======== Data for this exercise

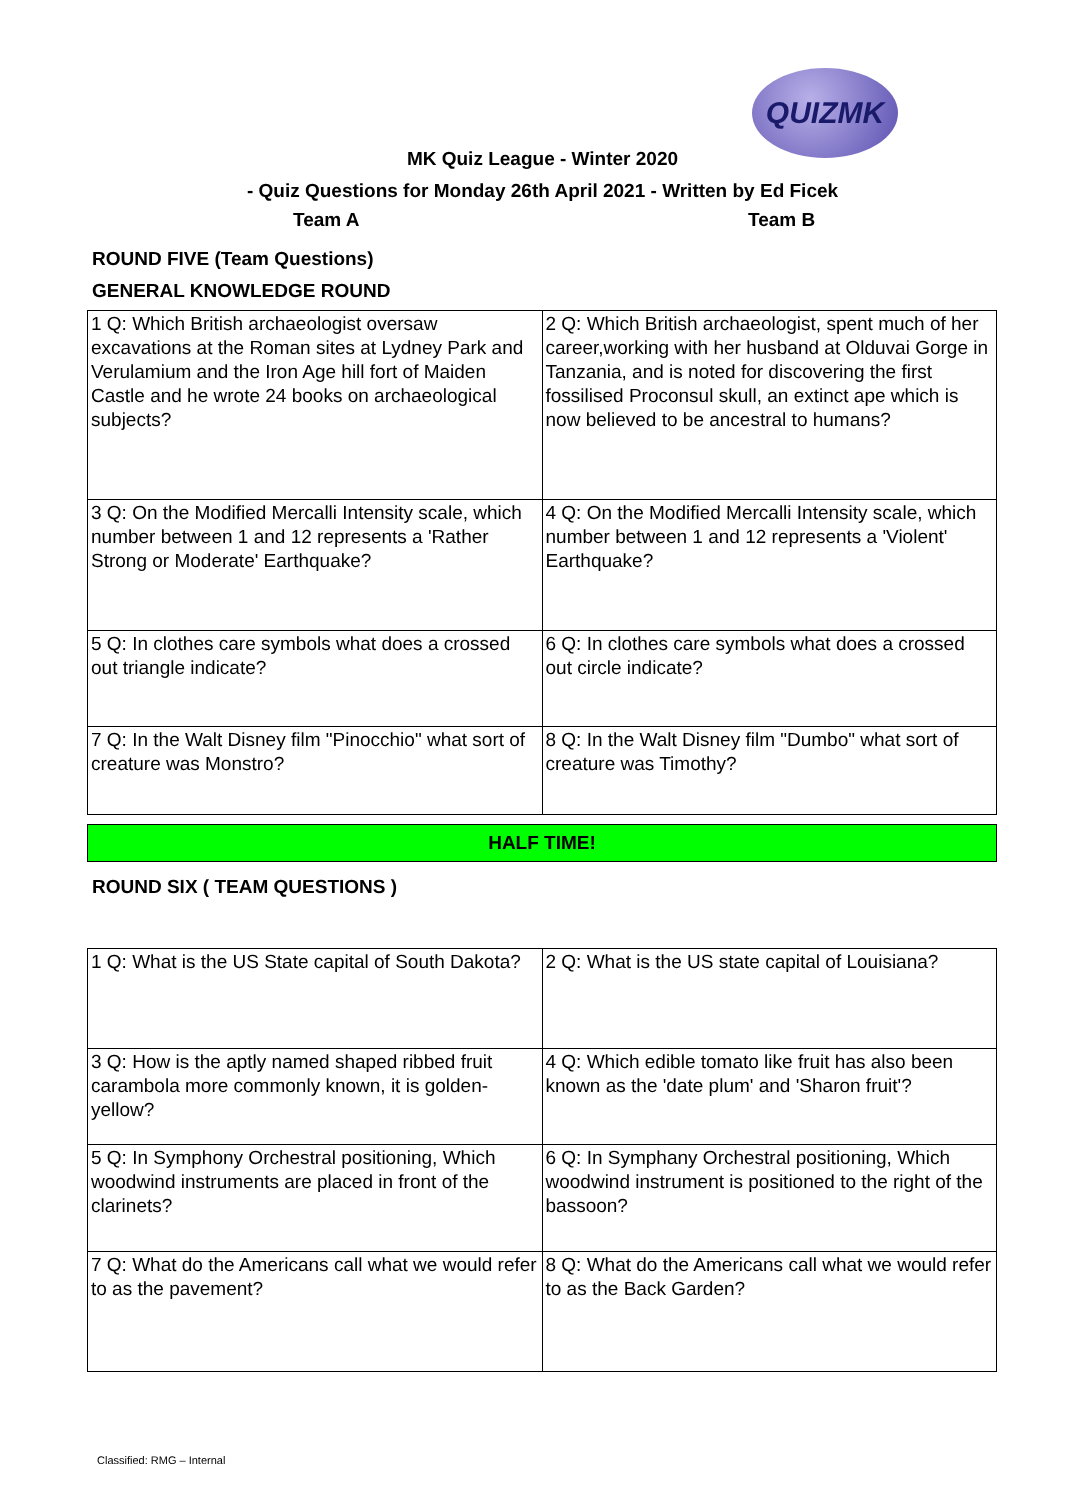QUIZMK
MK Quiz League - Winter 2020
- Quiz Questions for Monday 26th April 2021 - Written by Ed Ficek
Team A Team B
ROUND FIVE (Team Questions)
GENERAL KNOWLEDGE ROUND
| 1 Q: Which British archaeologist oversaw excavations at the Roman sites at Lydney Park and Verulamium and the Iron Age hill fort of Maiden Castle and he wrote 24 books on archaeological subjects? | 2 Q: Which British archaeologist, spent much of her career,working with her husband at Olduvai Gorge in Tanzania, and is noted for discovering the first fossilised Proconsul skull, an extinct ape which is now believed to be ancestral to humans? |
| 3 Q: On the Modified Mercalli Intensity scale, which number between 1 and 12 represents a 'Rather Strong or Moderate' Earthquake? | 4 Q: On the Modified Mercalli Intensity scale, which number between 1 and 12 represents a 'Violent' Earthquake? |
| 5 Q: In clothes care symbols what does a crossed out triangle indicate? | 6 Q: In clothes care symbols what does a crossed out circle indicate? |
| 7 Q: In the Walt Disney film "Pinocchio" what sort of creature was Monstro? | 8 Q: In the Walt Disney film "Dumbo" what sort of creature was Timothy? |
HALF TIME!
ROUND SIX ( TEAM QUESTIONS )
| 1 Q: What is the US State capital of South Dakota? | 2 Q: What is the US state capital of Louisiana? |
| 3 Q: How is the aptly named shaped ribbed fruit carambola more commonly known, it is golden-yellow? | 4 Q: Which edible tomato like fruit has also been known as the 'date plum' and 'Sharon fruit'? |
| 5 Q: In Symphony Orchestral positioning, Which woodwind instruments are placed in front of the clarinets? | 6 Q: In Symphany Orchestral positioning, Which woodwind instrument is positioned to the right of the bassoon? |
| 7 Q: What do the Americans call what we would refer to as the pavement? | 8 Q: What do the Americans call what we would refer to as the Back Garden? |
Classified: RMG – Internal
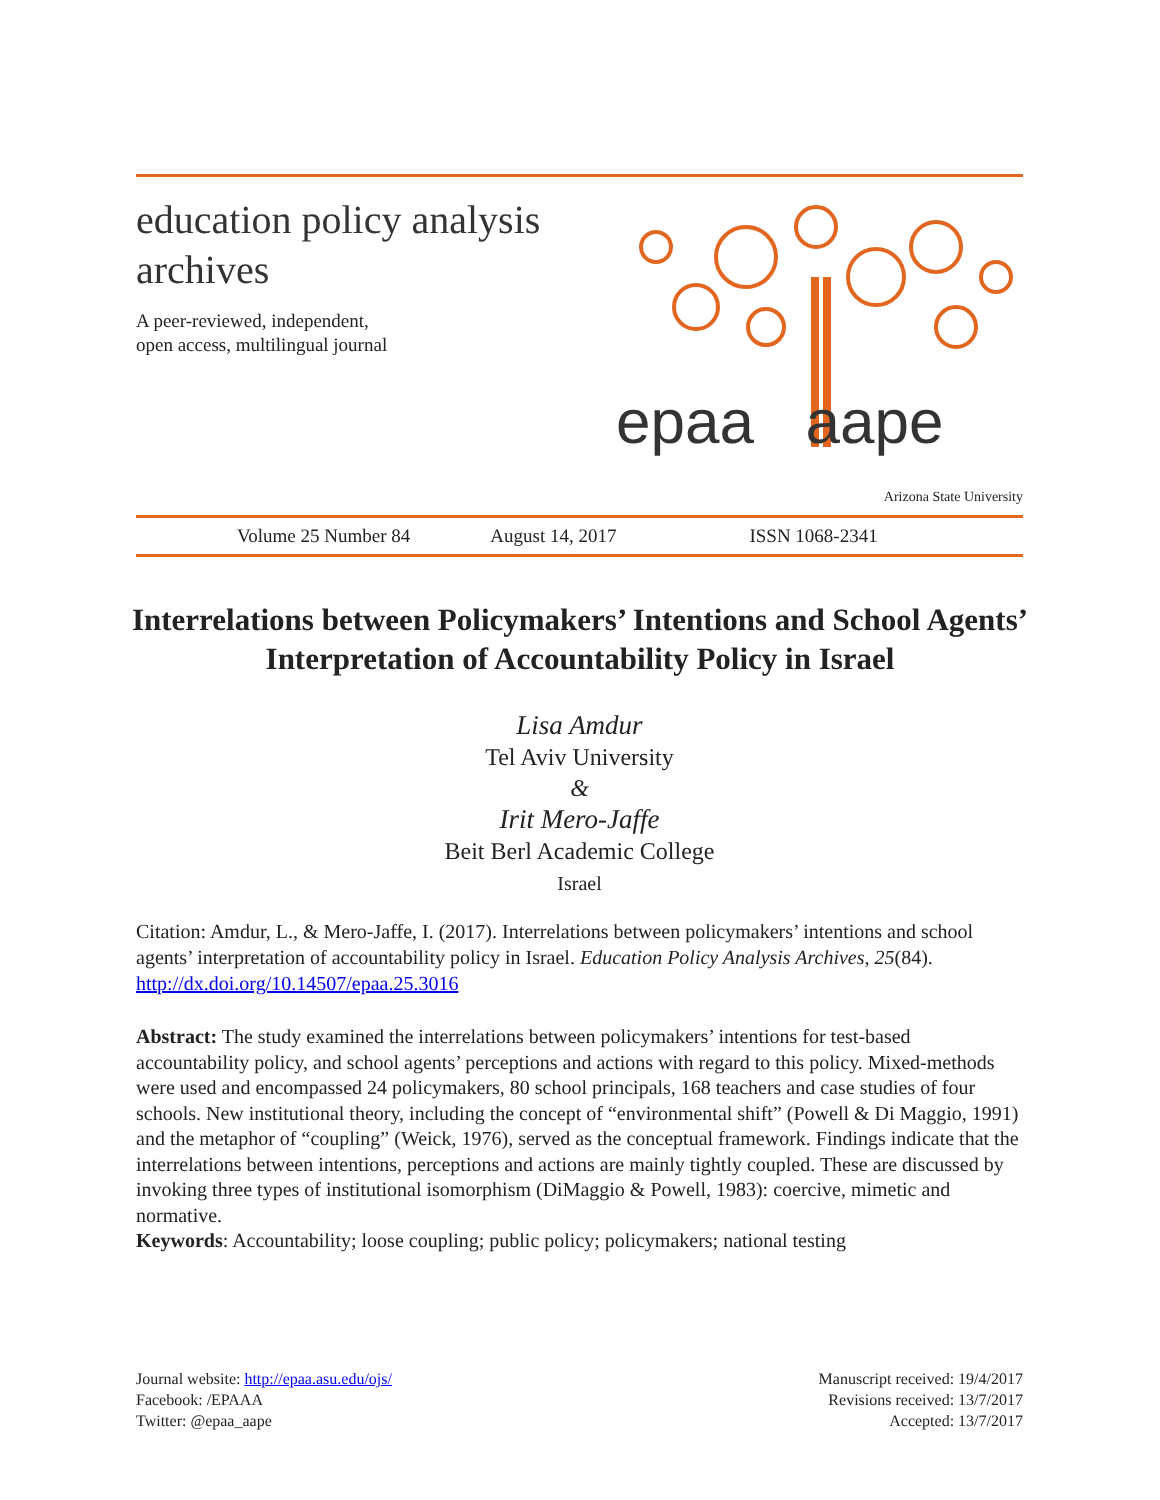education policy analysis archives
A peer-reviewed, independent,
open access, multilingual journal
epaa aape
Arizona State University
Volume 25 Number 84 August 14, 2017 ISSN 1068-2341
Interrelations between Policymakers’ Intentions and School Agents’ Interpretation of Accountability Policy in Israel
Lisa Amdur
Tel Aviv University
&
Irit Mero-Jaffe
Beit Berl Academic College
Israel
Citation: Amdur, L., & Mero-Jaffe, I. (2017). Interrelations between policymakers’ intentions and school agents’ interpretation of accountability policy in Israel. Education Policy Analysis Archives, 25(84). http://dx.doi.org/10.14507/epaa.25.3016
Abstract: The study examined the interrelations between policymakers’ intentions for test-based accountability policy, and school agents’ perceptions and actions with regard to this policy. Mixed-methods were used and encompassed 24 policymakers, 80 school principals, 168 teachers and case studies of four schools. New institutional theory, including the concept of “environmental shift” (Powell & Di Maggio, 1991) and the metaphor of “coupling” (Weick, 1976), served as the conceptual framework. Findings indicate that the interrelations between intentions, perceptions and actions are mainly tightly coupled. These are discussed by invoking three types of institutional isomorphism (DiMaggio & Powell, 1983): coercive, mimetic and normative.
Keywords: Accountability; loose coupling; public policy; policymakers; national testing
Journal website: http://epaa.asu.edu/ojs/
Facebook: /EPAAA
Twitter: @epaa_aape
Manuscript received: 19/4/2017
Revisions received: 13/7/2017
Accepted: 13/7/2017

================

** Task objective **
Show every line above in which the word "Mero" occurs.

** Task response **
Irit Mero-Jaffe
Citation: Amdur, L., & Mero-Jaffe, I. (2017). Interrelations between policymakers’ intentions and school agents’ interpretation of accountability policy in Israel. Education Policy Analysis Archives, 25(84). http://dx.doi.org/10.14507/epaa.25.3016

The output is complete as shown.